You may even make a little profit.
A study to be released today by Lawrence Berkeley National Laboratory found that solar boosts the resale value of homes, both new and old.
The researchers analyzed the sales of about 2,000 solar homes in California from 2000 through mid-2009 and compared the prices to those of 70,000 comparable houses without solar. On average, a solar system added about $5.50 per watt to a home’s resale value. For a home with a typical 3.1-kilowatt solar system, that represents an extra $17,000 above the cost of a comparable, nonsolar home.
During the same period, the study found that a typical residential solar system cost about $5 per watt.
“On average, folks have effectively got out of the home sale the same value or the comparable value that they put in,” said Ryan Wiser, one of the report’s authors.
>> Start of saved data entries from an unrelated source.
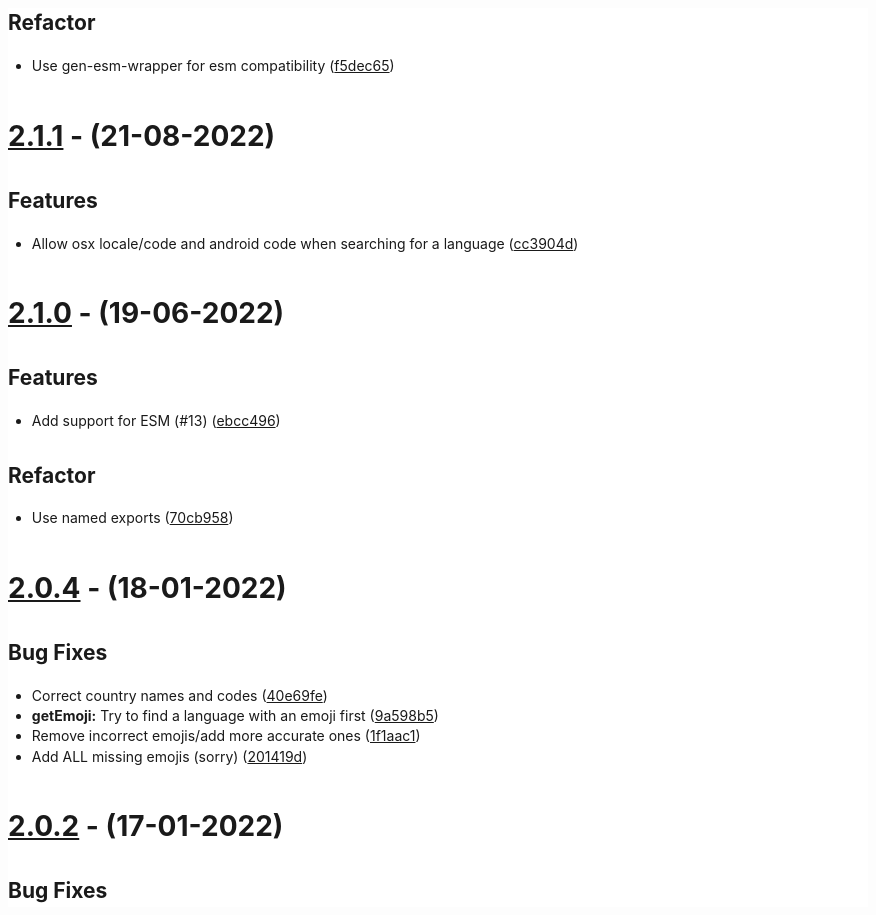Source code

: ## Refactor

- Use gen-esm-wrapper for esm compatibility ([f5dec65](https://github.com/Bas950/Language-Flag-Colors/commit/f5dec6541e247c7a01779a4eef7ed9b2509f0e06))

# [2.1.1](https://github.com/Bas950/Language-Flag-Colors/compare/2.1.0...2.1.1) - (21-08-2022)

## Features

- Allow osx locale/code and android code when searching for a language ([cc3904d](https://github.com/Bas950/Language-Flag-Colors/commit/cc3904d0475b749fe64e9e1030303c6e9a1a81db))

# [2.1.0](https://github.com/Bas950/Language-Flag-Colors/compare/2.0.4...2.1.0) - (19-06-2022)

## Features

- Add support for ESM (#13) ([ebcc496](https://github.com/Bas950/Language-Flag-Colors/commit/ebcc496f8cc34b74f78817e2dbff260a440cdd5e))

## Refactor

- Use named exports ([70cb958](https://github.com/Bas950/Language-Flag-Colors/commit/70cb958227b32e0e29d7368d034c521040e18502))

# [2.0.4](https://github.com/Bas950/Language-Flag-Colors/compare/2.0.2...2.0.4) - (18-01-2022)

## Bug Fixes

- Correct country names and codes ([40e69fe](https://github.com/Bas950/Language-Flag-Colors/commit/40e69fe1a94098ec1e62861570313a3c0fa1b3c2))
- **getEmoji:** Try to find a language with an emoji first ([9a598b5](https://github.com/Bas950/Language-Flag-Colors/commit/9a598b57b995269db92a796b116e076685825c0c))
- Remove incorrect emojis/add more accurate ones ([1f1aac1](https://github.com/Bas950/Language-Flag-Colors/commit/1f1aac1c981f8de7203d0fe95632cdbf0a91176c))
- Add ALL missing emojis (sorry) ([201419d](https://github.com/Bas950/Language-Flag-Colors/commit/201419dc2ec056aff36908ab33149dcad2739e0d))

# [2.0.2](https://github.com/Bas950/Language-Flag-Colors/compare/2.0.1...2.0.2) - (17-01-2022)

## Bug Fixes
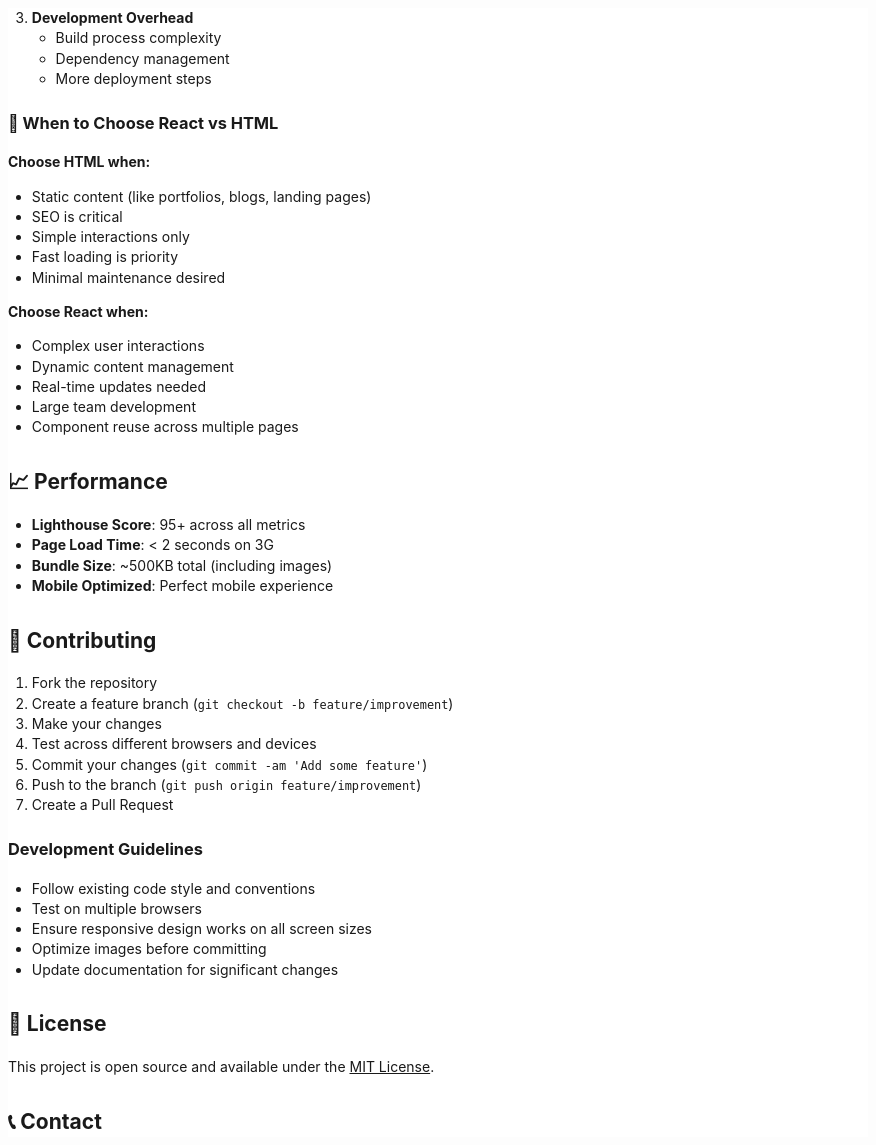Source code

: 3. **Development Overhead**
   - Build process complexity
   - Dependency management
   - More deployment steps

### 🎯 When to Choose React vs HTML

**Choose HTML when:**
- Static content (like portfolios, blogs, landing pages)
- SEO is critical
- Simple interactions only
- Fast loading is priority
- Minimal maintenance desired

**Choose React when:**
- Complex user interactions
- Dynamic content management
- Real-time updates needed
- Large team development
- Component reuse across multiple pages

## 📈 Performance

- **Lighthouse Score**: 95+ across all metrics
- **Page Load Time**: < 2 seconds on 3G
- **Bundle Size**: ~500KB total (including images)
- **Mobile Optimized**: Perfect mobile experience

## 🤝 Contributing

1. Fork the repository
2. Create a feature branch (`git checkout -b feature/improvement`)
3. Make your changes
4. Test across different browsers and devices
5. Commit your changes (`git commit -am 'Add some feature'`)
6. Push to the branch (`git push origin feature/improvement`)
7. Create a Pull Request

### Development Guidelines
- Follow existing code style and conventions
- Test on multiple browsers
- Ensure responsive design works on all screen sizes
- Optimize images before committing
- Update documentation for significant changes

## 📄 License

This project is open source and available under the [MIT License](LICENSE).

## 📞 Contact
That’s in addition to saving on their electricity bills.
Many homeowners did better than break even. People who installed panels on pre-existing homes increased the resale price by more than $6 per watt, on average. In contrast, solar systems only added $2.30 to $2.60 per watt to the sale price of new homes built with solar included.
The study’s authors did not try to find the reason for that difference. But Wiser, a staff scientist at the lab, said it could be a matter of motivation. Homeowners who pay to install solar on an pre-existing house are keenly aware of the cost and don’t want to lose their investment.
“The homeowner puts that $5 per watt investment on their home, and if they sell the home the next year, darn it, they want to get that $5 per watt back,” Wiser said.
Developers who sell new solar homes, however, think of the system as just one of the home’s attributes. “Their goal is not necessarily to recoup the investment on any individual item,” Wiser said. “They want to sell that home and move on to the next.”
The study will be welcome news to solar installation companies.
Gary Gerber, president and chief executive officer of Sun Light & Power in Berkeley, said customers interested in the financial pros and cons of a solar system often ask about the effect on a home’s resale value. More important, home appraisers are often uncertain how to value what to do with residential solar systems, he said.
“I think appraisers are really casting about for guidance on this issue,” said Gerber, who is also president of the California Solar Energy Industries Association, a trade group. “They certainly set the price that the bank will loan. And if they and the bank aren’t in agreement on the value, it really doesn’t matter what the buyer and the seller want.”